En 1903 aparece Soledades, su primer libro de poemas. El propio poeta afirmará en 1917 que escribió los textos entre 1899 y 1902, bajo la influencia que ejercía sobre él Rubén Darío, pero con deseos de seguir camino diferente. La influencia dariana evidencia el influjo que el Nuevo Mundo ejercería en la primera formación de Machado. En él la intensidad de la poesía de Darío no tuvo la acogida que le dio un poeta anterior a él, Salvador Rueda, ni la visión reflexiva de un Unamuno. Machado se abrió a la enseñanza del mundo natural, miró hacia el árbol seco que de pronto echaba una rama como un milagro, ve y describe, pero no es un descriptivista, porque lo que ve ha sido transformado, tomado en su visión poética, ve en el paisaje humano lo que de poético tiene, ese efímero pasar que nadie iba a cantar mejor que él, porque es un poeta del tiempo, de la temporalidad fugaz, no empeñado en fijar lo instantáneo, sino en hacerlo notar, en hacer ver que ese momento efímero es parte de la eternidad, la que ve en el paso de las gentes sencillas que: «no conocen la prisa», porque: «Son buenas gentes que viven, / laboran, pasan y sueñan / y en un día como tantos / descansan bajo la tierra».

== == ==

*INSTRUCCIONES DE TRABAJO*:
1: Según el fragmento, ¿entre qué años escribió el poeta los textos de Soledades?
2: Enumera, en el orden en que aparecen, todos los años citados en el fragmento.

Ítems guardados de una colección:
== == ==

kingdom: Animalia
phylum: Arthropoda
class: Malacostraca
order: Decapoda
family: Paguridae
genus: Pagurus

== == ==

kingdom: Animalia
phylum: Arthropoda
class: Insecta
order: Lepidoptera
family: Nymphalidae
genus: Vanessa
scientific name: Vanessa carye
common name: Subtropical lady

== == ==

*RESPUESTAS NUMERADAS*:
1: Entre 1899 y 1902.

2: 1903, 1917, 1899 y 1902.